Compared to reduce() & fold(), the aggregate() function has the advantage, it can return different Type vis-a-vis the RDD Element Type(ie Input Element type)

Syntax

def aggregate[U](zeroValue: U)(seqOp: (U, T) ⇒ U, combOp: (U, U) ⇒ U)(implicit arg0: ClassTag[U]): U
Aggregate the elements of each partition, and then the results for all the partitions, using given combine functions and a neutral "zero value". This function can return a different result type, U, than the type of this RDD, T. Thus, we need one operation for merging a T into an U and one operation for merging two U's, as in scala.TraversableOnce. Both of these functions are allowed to modify and return their first argument instead of creating a new U to avoid memory allocation.

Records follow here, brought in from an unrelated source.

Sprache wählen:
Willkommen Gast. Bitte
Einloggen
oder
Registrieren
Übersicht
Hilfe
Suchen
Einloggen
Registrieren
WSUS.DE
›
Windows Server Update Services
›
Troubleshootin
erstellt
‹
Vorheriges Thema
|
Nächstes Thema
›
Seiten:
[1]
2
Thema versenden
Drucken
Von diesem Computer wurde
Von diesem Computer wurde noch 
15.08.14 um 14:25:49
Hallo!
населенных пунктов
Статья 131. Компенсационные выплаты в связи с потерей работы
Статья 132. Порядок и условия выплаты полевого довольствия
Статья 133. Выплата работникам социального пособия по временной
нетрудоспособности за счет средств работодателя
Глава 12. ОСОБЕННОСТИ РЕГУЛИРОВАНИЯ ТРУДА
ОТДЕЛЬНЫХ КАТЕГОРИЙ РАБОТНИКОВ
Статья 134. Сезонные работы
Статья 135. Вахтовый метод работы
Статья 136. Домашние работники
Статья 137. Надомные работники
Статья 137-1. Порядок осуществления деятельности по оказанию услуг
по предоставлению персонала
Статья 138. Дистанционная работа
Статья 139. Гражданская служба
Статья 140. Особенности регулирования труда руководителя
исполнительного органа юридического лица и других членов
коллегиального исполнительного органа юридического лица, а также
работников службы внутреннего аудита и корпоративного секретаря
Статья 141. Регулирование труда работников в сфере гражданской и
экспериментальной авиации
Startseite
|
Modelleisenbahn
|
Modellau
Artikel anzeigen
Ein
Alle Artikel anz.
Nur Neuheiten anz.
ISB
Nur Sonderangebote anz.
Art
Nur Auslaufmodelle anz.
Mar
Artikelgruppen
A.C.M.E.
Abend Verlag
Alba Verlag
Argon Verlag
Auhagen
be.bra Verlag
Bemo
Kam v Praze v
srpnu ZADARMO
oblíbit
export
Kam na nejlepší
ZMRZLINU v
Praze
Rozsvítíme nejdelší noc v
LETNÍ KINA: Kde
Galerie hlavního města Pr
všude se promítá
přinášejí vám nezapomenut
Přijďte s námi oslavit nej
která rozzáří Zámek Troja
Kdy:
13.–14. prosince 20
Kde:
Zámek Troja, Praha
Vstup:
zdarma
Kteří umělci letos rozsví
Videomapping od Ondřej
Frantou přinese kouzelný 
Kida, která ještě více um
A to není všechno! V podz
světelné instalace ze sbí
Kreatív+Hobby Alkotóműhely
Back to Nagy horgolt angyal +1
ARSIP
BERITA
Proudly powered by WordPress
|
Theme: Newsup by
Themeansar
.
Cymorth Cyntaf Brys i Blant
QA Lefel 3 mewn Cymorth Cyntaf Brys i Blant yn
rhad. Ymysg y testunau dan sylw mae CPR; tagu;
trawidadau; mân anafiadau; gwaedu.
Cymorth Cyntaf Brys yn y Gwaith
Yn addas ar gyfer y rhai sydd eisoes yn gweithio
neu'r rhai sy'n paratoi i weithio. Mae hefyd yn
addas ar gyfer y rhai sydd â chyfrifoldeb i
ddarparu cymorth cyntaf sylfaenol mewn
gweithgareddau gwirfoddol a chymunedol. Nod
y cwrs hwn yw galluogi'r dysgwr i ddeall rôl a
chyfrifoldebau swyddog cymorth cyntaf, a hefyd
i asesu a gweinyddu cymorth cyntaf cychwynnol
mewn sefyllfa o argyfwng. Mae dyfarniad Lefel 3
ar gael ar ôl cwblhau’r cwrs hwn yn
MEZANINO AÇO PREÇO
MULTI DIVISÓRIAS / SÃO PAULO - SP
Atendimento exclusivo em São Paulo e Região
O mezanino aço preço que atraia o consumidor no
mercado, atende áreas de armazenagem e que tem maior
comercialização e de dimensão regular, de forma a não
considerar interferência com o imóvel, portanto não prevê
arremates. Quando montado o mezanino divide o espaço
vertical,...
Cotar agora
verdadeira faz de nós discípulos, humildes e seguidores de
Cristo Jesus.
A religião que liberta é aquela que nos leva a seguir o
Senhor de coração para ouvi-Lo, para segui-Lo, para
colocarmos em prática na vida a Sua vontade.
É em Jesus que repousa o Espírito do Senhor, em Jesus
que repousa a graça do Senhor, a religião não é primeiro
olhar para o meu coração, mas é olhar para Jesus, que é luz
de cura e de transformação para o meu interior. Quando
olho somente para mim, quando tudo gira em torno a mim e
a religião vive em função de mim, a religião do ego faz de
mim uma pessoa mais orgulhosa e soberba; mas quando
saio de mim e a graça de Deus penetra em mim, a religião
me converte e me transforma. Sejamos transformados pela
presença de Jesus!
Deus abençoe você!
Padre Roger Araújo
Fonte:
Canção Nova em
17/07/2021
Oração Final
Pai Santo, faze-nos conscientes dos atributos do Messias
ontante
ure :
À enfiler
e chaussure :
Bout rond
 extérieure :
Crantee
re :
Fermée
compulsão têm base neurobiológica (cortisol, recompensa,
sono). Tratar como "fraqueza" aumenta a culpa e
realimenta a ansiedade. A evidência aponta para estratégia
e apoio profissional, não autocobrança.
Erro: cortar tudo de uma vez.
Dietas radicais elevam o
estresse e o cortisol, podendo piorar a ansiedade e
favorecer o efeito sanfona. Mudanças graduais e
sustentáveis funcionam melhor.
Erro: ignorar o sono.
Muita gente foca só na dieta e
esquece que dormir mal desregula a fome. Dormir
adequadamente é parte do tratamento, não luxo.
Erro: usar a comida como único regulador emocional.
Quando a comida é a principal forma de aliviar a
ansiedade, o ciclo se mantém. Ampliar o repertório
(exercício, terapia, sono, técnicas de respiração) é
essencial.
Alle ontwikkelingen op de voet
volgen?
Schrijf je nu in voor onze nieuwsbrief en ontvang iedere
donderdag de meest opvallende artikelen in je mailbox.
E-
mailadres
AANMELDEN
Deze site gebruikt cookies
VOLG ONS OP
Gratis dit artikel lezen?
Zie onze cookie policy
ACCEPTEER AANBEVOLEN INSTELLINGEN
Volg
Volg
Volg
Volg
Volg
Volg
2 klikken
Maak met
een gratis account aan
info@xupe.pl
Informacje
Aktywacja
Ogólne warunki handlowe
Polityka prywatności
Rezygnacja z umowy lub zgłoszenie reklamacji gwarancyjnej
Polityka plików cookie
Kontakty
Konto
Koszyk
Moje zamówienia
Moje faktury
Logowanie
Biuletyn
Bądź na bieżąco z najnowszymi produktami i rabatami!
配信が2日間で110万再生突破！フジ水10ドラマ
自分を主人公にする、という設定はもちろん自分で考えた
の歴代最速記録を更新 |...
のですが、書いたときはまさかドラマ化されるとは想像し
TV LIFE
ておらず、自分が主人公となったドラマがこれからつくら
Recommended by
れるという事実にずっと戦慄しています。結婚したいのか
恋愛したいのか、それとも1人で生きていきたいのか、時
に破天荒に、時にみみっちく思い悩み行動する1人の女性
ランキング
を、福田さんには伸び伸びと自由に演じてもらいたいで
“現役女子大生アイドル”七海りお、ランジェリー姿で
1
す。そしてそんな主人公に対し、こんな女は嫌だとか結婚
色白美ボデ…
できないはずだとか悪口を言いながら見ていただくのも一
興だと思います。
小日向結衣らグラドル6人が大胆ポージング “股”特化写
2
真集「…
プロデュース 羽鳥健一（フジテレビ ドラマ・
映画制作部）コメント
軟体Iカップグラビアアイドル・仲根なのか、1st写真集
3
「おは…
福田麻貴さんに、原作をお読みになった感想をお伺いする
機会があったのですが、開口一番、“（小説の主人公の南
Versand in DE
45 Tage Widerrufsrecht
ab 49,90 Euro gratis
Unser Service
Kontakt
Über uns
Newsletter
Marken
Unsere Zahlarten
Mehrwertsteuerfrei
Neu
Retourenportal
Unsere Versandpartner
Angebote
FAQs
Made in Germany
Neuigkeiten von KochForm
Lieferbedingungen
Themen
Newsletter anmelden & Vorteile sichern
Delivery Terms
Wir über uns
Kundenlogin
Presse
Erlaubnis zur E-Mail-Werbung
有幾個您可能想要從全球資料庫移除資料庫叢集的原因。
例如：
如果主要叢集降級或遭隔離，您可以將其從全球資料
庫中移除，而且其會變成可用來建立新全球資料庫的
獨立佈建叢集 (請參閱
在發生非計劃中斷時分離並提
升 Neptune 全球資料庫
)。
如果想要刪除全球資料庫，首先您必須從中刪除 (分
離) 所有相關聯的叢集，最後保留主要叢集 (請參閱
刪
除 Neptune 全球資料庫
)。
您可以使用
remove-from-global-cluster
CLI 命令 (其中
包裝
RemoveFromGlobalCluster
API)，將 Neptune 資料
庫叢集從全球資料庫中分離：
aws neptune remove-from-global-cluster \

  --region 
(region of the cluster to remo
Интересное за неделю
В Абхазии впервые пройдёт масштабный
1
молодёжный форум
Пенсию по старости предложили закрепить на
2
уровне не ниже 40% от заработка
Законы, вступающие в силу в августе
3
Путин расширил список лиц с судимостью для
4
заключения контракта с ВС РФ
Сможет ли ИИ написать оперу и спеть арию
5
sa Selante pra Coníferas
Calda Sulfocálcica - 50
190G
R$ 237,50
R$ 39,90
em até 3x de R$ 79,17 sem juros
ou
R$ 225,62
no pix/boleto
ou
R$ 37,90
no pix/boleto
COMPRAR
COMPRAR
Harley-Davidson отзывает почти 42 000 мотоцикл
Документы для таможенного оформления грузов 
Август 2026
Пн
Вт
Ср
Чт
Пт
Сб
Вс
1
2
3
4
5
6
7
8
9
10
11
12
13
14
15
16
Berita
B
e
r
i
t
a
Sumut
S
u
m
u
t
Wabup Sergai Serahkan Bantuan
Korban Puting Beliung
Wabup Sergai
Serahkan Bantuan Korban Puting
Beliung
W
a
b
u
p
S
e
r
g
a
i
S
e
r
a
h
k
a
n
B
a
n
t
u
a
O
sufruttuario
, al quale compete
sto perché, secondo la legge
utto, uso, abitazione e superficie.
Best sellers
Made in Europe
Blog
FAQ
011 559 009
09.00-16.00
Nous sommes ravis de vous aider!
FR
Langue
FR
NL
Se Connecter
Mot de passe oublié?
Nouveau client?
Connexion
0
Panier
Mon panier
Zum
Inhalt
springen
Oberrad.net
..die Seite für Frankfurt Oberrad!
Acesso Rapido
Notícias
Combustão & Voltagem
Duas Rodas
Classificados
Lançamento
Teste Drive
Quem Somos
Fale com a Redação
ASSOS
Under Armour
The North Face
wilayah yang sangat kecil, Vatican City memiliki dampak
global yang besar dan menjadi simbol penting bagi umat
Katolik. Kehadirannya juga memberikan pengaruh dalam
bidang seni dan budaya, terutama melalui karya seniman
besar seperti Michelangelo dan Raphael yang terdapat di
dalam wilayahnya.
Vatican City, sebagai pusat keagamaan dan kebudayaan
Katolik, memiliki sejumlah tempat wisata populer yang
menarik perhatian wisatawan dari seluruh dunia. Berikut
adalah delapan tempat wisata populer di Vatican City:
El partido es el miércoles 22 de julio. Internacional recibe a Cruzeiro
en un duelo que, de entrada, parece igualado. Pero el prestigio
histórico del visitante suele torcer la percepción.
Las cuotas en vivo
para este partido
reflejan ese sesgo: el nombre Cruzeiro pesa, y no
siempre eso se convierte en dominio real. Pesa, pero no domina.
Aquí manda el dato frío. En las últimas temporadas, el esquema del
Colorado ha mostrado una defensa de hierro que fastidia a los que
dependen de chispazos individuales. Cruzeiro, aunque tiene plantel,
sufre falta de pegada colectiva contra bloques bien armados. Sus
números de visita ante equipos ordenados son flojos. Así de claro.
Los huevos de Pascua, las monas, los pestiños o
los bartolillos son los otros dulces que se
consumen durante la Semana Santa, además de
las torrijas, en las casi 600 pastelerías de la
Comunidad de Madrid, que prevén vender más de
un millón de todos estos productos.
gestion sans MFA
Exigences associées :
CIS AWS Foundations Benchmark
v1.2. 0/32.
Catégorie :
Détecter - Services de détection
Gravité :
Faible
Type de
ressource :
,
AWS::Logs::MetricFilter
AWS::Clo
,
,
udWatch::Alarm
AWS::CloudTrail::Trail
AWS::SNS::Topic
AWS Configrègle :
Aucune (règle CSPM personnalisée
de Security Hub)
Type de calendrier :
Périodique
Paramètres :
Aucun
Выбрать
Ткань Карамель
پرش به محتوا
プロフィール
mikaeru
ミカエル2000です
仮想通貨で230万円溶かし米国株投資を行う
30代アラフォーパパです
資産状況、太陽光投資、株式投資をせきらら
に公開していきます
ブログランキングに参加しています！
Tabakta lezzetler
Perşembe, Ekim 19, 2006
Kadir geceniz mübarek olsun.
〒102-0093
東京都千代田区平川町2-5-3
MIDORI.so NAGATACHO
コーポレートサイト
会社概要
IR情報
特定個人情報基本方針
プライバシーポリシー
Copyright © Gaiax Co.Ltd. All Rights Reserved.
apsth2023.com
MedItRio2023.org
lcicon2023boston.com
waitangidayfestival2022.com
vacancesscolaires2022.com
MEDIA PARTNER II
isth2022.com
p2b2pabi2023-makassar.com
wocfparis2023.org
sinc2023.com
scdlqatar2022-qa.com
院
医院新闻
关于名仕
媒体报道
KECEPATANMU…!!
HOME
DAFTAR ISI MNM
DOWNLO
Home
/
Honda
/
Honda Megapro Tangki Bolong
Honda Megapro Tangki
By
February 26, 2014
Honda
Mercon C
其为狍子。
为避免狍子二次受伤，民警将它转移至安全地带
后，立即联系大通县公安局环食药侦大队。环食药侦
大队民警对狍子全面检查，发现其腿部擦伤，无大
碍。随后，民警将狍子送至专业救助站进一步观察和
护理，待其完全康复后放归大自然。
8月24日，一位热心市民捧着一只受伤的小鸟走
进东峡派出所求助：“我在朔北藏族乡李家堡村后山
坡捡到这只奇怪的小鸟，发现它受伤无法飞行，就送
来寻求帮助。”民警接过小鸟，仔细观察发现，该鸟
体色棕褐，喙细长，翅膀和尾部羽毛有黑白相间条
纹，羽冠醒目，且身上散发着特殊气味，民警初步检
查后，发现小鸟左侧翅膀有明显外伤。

In this example, the RDD element type is (String, Int) whereas the return type is Int

Example

scala> val inputrdd = sc.parallelize(
     |    List(
     |       ("maths", 21),
     |       ("english", 22),
     |       ("science", 31)
     |    ),
     |    3
     | )
inputrdd: org.apache.spark.rdd.RDD[(String, Int)] = ParallelCollectionRDD[14] at parallelize at :21

scala> inputrdd.partitions.size
res18: Int = 3

scala> val result = inputrdd.aggregate(3) (
     |    /*
     |     * This is a seqOp for merging T into a U
     |     * ie (String, Int) in  into Int
     |     * (we take (String, Int) in 'value' & return Int)
     |     * Arguments :
     |     * acc   :  Reprsents the accumulated result
     |     * value :  Represents the element in 'inputrdd'
     |     *          In our case this of type (String, Int)
     |     * Return value
     |     * We are returning an Int
     |     */
     |    (acc, value) => (acc + value._2),
     |
     |    /*
     |     * This is a combOp for mergining two U's
     |     * (ie 2 Int)
     |     */
     |    (acc1, acc2) => (acc1 + acc2)
     | )
result: Int = 86

The result is calculated as follows,

Partition 1 : Sum(all Elements) + 3 (Zero value)
Partition 2 : Sum(all Elements) + 3 (Zero value)
Partition 3 : Sum(all Elements) + 3 (Zero value)
Result = Partition1 + Partition2 + Partition3 + 3(Zero value)

So we get 21 + 22 + 31 + (4 * 3) = 86

Reference

Learning Spark : Page 40